Within the lines below, the span from the line with "right wrist: (76, 182)" to the line with "left elbow: (456, 201)", both ends included, is to be reproduced exactly, with pictures omitted.

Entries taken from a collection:
# # # #

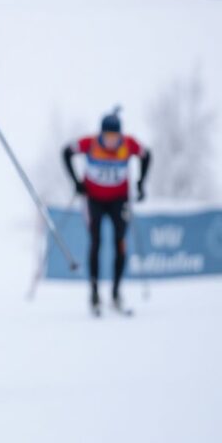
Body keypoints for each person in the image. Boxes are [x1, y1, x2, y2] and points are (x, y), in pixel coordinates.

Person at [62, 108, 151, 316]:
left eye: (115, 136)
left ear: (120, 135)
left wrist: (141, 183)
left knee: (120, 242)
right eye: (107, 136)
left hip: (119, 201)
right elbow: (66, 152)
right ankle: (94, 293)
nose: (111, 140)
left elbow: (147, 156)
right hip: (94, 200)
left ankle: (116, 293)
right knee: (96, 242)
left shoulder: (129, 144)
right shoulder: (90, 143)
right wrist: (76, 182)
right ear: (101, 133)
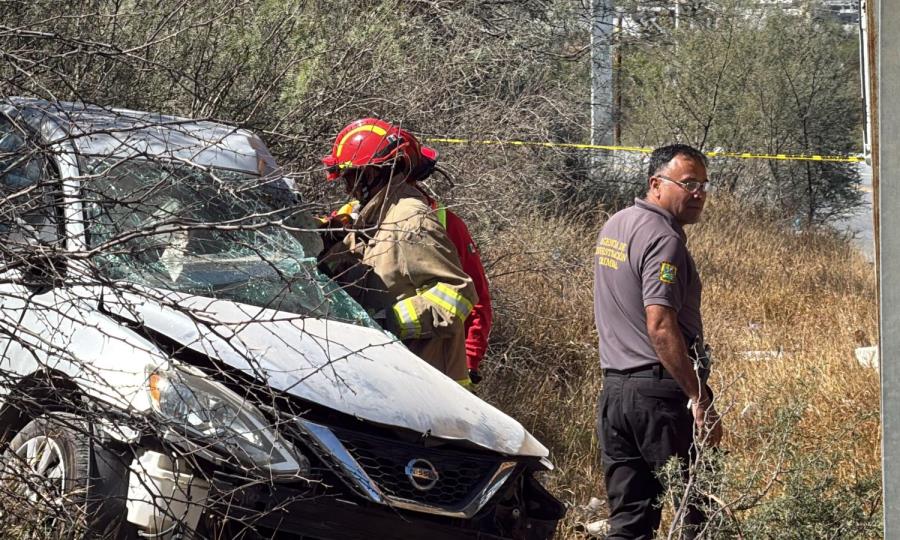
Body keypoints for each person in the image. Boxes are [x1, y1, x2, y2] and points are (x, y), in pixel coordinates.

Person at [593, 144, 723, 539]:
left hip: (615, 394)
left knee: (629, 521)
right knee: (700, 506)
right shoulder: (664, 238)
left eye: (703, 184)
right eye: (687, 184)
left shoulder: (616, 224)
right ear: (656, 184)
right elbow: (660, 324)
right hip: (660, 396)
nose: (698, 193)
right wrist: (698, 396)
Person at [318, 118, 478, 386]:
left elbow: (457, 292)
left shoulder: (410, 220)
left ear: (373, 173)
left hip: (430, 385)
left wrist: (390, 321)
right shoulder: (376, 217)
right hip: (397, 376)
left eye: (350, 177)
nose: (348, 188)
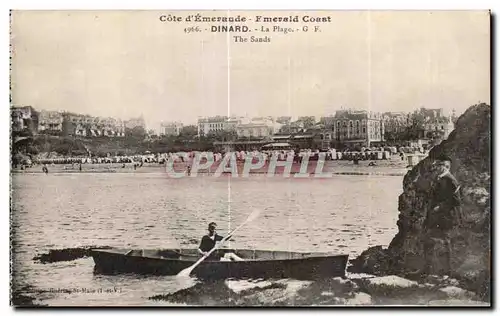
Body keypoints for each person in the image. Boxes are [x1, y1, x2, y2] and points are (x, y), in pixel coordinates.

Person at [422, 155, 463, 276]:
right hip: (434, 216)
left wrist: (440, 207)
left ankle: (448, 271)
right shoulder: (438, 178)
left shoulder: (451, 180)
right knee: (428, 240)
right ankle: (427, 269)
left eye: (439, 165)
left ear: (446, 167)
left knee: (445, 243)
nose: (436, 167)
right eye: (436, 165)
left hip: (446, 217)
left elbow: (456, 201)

# # # #

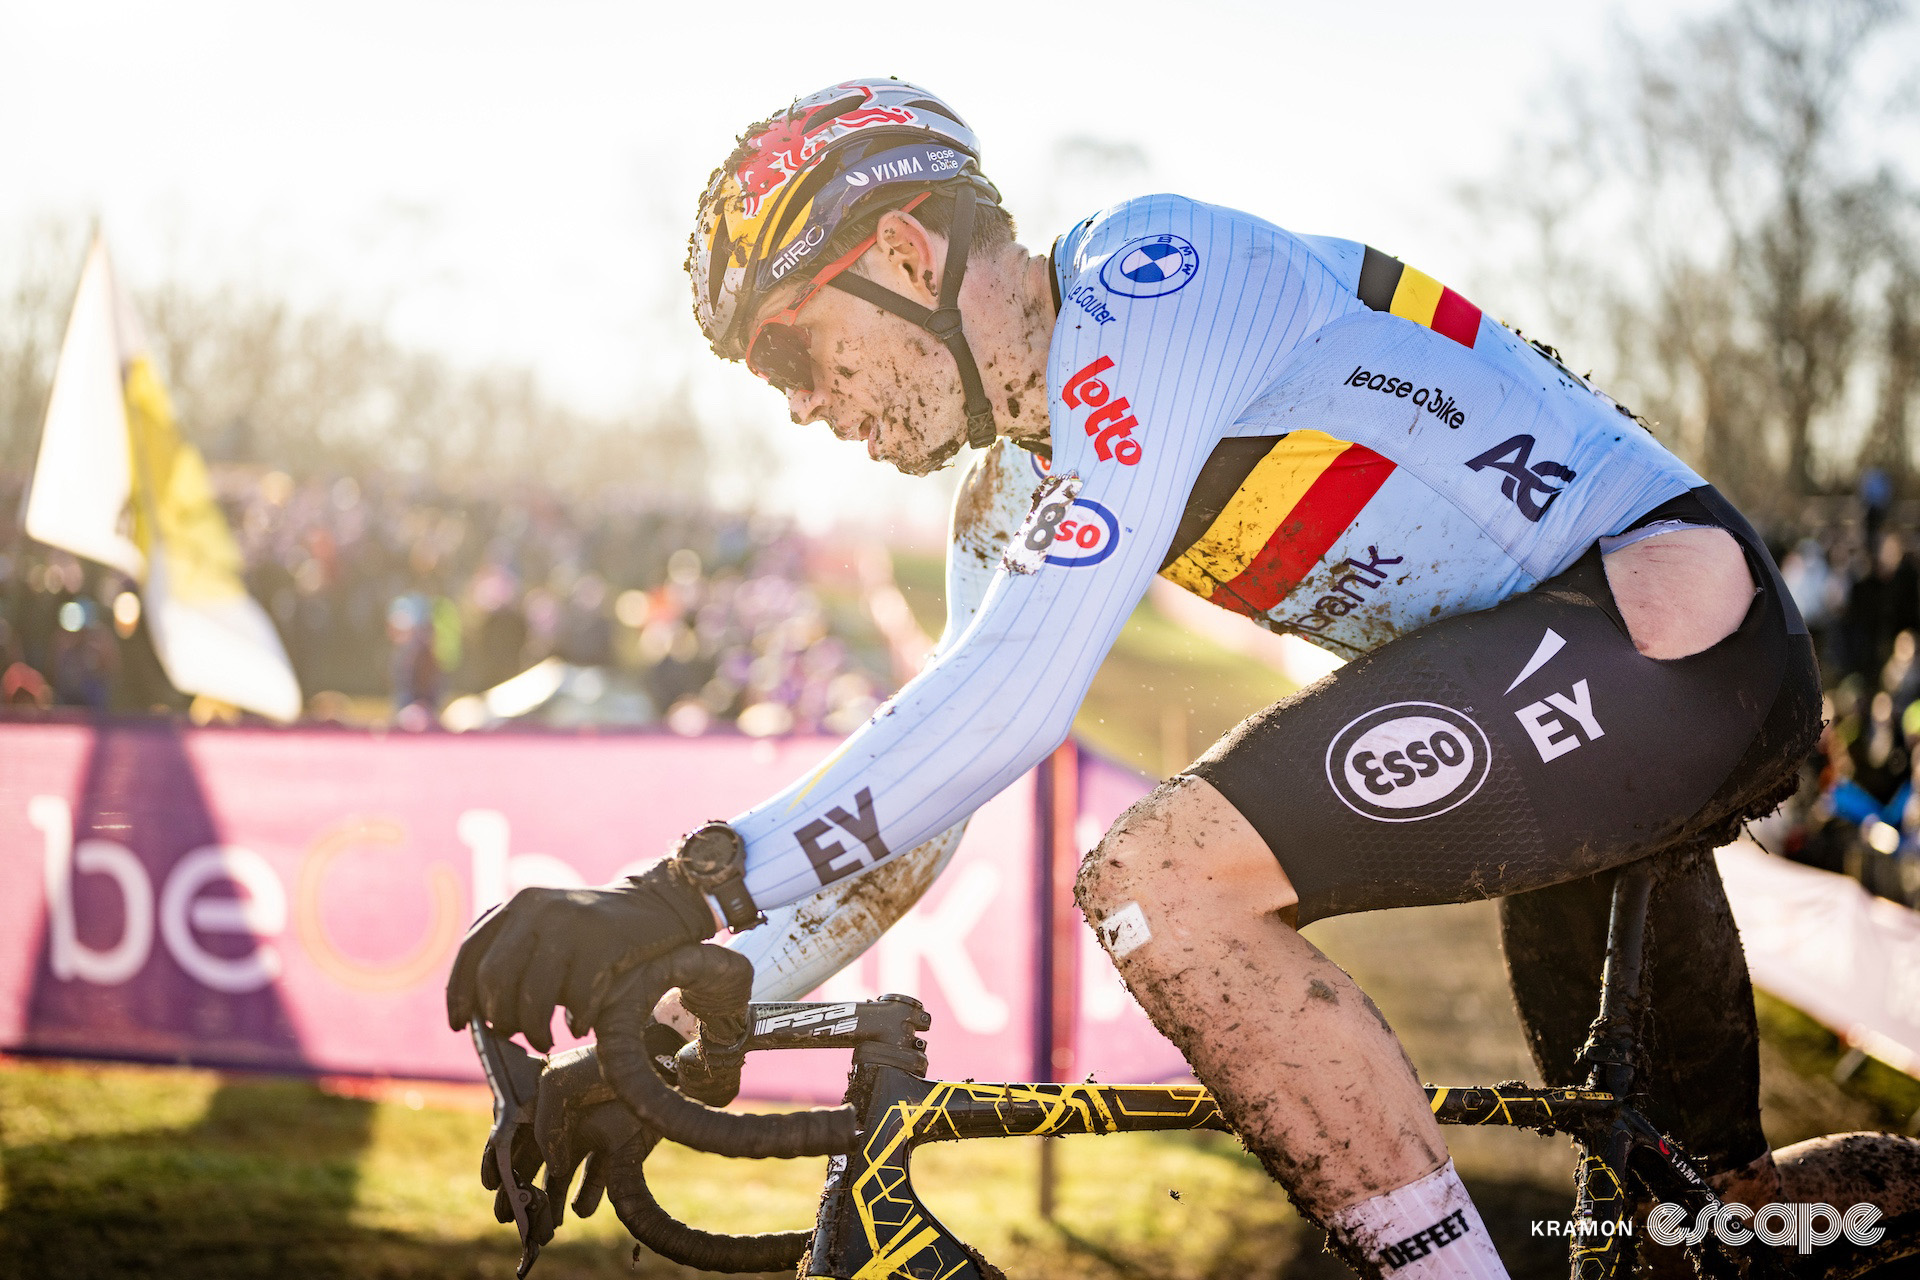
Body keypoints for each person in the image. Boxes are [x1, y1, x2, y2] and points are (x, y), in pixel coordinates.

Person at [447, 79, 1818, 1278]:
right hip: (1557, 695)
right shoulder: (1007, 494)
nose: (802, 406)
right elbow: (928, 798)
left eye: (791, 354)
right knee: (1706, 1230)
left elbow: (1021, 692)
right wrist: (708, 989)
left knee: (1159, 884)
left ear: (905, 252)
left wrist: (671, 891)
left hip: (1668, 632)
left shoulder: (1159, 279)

# # # #

_EXERCISE ANSWER_
right wrist: (76, 182)
right ear: (101, 133)
Body keypoints for each person in the image. Boxes are [x1, y1, x2, y2] and points are (x, y), in pixel coordinates.

Person at [593, 144, 723, 539]:
left hip: (615, 394)
left knee: (629, 521)
right knee: (700, 506)
right shoulder: (664, 238)
left eye: (703, 184)
right eye: (687, 184)
left shoulder: (616, 224)
right ear: (656, 184)
right elbow: (660, 324)
right hip: (660, 396)
nose: (698, 193)
right wrist: (698, 396)
Person at [318, 118, 478, 386]:
left elbow: (457, 292)
left shoulder: (410, 220)
left ear: (373, 173)
left hip: (430, 385)
left wrist: (390, 321)
right shoulder: (376, 217)
right hip: (397, 376)
left eye: (350, 177)
nose: (348, 188)
Body keypoints for each person in the image. Boxes are [x1, y1, x2, y2] and points are (x, y), in pixel coordinates.

Person at [422, 155, 463, 276]:
right hip: (434, 216)
left wrist: (440, 207)
left ankle: (448, 271)
right shoulder: (438, 178)
left shoulder: (451, 180)
right knee: (428, 240)
right ankle: (427, 269)
left eye: (439, 165)
left ear: (446, 167)
left knee: (445, 243)
nose: (436, 167)
right eye: (436, 165)
left hip: (446, 217)
left elbow: (456, 201)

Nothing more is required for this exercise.